Uno studio recente su un paziente affetto dal morbo di Alzheimer ha portato all’innovativa scoperta di un gene che funzionerebbe come “difensore” dalla stessa malattia. Lo studio pubblicato sulla celebre e prestigiosa rivista Nature, condotto da un gruppo di ricercatori del Massachusetts General Hospital di Boston, potrebbe portata allo sviluppo di tutta una nuova serie di terapie contro il morbo attualmente incurabile, ma dal punto di vista della prevenzione dalle forme più gravi di Alzheimer. Il paziente, infatti, era portatore di una particolare variante del morbo, che tipicamente si sviluppa attorno ai 44 anni e che nel suo caso è arrivata attorno ai 67.
Il gene difensore per l’Alzheimer
Insomma, lo studio sul morbo di Alzheimer potrebbe aprire ad una nuova serie di possibili terapie preventive contro gli episodi gravi della malattia, partendo proprio dal gene scoperto per la prima volta nella paziente in questione.
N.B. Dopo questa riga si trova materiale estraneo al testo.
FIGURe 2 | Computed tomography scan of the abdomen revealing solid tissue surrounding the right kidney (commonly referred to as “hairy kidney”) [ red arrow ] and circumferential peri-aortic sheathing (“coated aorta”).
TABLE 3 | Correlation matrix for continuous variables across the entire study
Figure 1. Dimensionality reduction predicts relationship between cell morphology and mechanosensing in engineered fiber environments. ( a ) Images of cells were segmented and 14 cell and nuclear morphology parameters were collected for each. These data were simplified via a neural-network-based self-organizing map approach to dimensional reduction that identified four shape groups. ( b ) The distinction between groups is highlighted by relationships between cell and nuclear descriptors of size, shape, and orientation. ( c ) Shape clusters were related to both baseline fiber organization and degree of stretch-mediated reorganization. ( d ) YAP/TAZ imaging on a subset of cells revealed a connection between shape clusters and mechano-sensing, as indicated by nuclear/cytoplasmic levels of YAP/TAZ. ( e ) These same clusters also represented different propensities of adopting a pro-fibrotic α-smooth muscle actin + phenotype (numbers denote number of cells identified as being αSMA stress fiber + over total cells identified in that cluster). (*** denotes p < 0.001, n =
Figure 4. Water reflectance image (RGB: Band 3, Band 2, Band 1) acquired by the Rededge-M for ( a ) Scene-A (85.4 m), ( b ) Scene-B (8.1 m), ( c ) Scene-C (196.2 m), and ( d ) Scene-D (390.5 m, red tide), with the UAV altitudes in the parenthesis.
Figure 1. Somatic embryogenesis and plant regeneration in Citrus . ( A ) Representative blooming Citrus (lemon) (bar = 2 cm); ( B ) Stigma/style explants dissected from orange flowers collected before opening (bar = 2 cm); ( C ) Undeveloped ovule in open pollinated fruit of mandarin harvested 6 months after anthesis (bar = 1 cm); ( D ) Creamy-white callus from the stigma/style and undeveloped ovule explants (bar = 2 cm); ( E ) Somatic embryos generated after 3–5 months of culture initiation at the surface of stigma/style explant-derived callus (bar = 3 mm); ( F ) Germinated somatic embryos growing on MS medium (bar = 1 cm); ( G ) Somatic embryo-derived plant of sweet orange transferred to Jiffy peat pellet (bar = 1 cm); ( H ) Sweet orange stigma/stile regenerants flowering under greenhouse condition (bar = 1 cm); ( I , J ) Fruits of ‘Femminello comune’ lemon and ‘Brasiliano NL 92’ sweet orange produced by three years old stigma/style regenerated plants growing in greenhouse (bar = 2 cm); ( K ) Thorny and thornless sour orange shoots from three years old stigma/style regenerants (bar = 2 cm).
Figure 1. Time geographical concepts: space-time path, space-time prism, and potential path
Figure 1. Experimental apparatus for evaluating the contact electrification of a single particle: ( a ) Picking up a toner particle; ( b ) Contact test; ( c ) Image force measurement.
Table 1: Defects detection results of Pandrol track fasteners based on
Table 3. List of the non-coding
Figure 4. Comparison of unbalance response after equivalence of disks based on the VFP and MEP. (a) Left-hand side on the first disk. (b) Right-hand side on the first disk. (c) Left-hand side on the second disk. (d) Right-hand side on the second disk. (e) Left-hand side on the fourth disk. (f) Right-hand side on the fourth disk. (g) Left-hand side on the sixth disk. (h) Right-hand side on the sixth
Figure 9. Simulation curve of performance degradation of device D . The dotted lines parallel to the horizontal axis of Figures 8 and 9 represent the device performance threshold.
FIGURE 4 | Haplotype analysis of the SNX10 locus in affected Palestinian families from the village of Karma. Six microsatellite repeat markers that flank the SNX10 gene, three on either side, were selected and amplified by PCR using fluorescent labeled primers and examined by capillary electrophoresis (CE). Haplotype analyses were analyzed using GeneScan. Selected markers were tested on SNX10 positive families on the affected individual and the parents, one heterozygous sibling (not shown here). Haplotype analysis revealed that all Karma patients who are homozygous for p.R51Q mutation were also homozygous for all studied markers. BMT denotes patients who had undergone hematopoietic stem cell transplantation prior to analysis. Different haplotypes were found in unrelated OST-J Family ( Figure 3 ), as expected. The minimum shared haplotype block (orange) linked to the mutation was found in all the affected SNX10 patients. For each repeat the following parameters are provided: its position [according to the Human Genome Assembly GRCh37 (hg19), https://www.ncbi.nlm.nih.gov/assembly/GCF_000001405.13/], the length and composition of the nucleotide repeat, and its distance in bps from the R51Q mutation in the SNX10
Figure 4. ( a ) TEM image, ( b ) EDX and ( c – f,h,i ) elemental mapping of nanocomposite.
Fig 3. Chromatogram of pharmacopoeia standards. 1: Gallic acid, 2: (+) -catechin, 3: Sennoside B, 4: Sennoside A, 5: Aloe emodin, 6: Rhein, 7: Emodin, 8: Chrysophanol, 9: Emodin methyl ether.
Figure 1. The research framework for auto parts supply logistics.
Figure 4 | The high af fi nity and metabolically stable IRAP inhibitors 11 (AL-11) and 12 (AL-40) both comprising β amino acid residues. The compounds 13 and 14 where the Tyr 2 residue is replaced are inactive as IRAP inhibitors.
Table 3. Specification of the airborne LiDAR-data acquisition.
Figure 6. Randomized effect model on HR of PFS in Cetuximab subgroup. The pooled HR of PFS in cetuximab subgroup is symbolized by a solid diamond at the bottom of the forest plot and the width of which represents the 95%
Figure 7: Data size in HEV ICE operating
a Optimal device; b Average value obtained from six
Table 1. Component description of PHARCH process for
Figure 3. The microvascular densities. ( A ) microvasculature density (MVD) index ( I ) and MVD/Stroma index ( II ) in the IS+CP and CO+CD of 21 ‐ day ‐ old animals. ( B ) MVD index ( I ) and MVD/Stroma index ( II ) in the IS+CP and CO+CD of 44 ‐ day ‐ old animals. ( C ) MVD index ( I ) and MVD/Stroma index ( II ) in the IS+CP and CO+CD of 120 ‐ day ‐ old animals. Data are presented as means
Si tratterebbe di una rara variante del gene Reln (tipicamente presente in tutte le persone, ma in forma “classica”), che produce la proteina chiamata “reelina”, ed offrirebbe protezione, da quanto si è appreso fino ad ora, contro la malattia nella sua accezione autosomica dominante (Adad).
Il paziente, infatti, era noto per essere portatore della variante genetica di Alzheimer nota come Paisa (Presenilina-1 E280A). Lo sviluppo medio di questa variante porta a manifestare i primi segni di deterioramento cognitivo attorno ai 44 anni ed alla demenza a 49 anni, con un decesso stimato attorno ai 60. L’uomo, tuttavia, non aveva presentato alcun sintomo fino ai 67, mentre la demenza era sopraggiunta a 72, portando al suo decesso all’età di 74 anni. Non sarebbe, inoltre, il primo caso di paziente affetto da Alzheimer Paisa che presenta uno sviluppo diverso, e nel 2019 si era già studiato un caso analogo, ma senza capirne le motivazioni. Secondo il co-autore dello studio Joseph Arboleda-Velasquez, la scoperta del genere Reln “indica un percorso che può produrre un’estrema resilienza e protezione dai sintomi” della malattia, fornendo una nuova indicazione terapeutica su un’importante regione del cervello, in cui il gene viene codificato.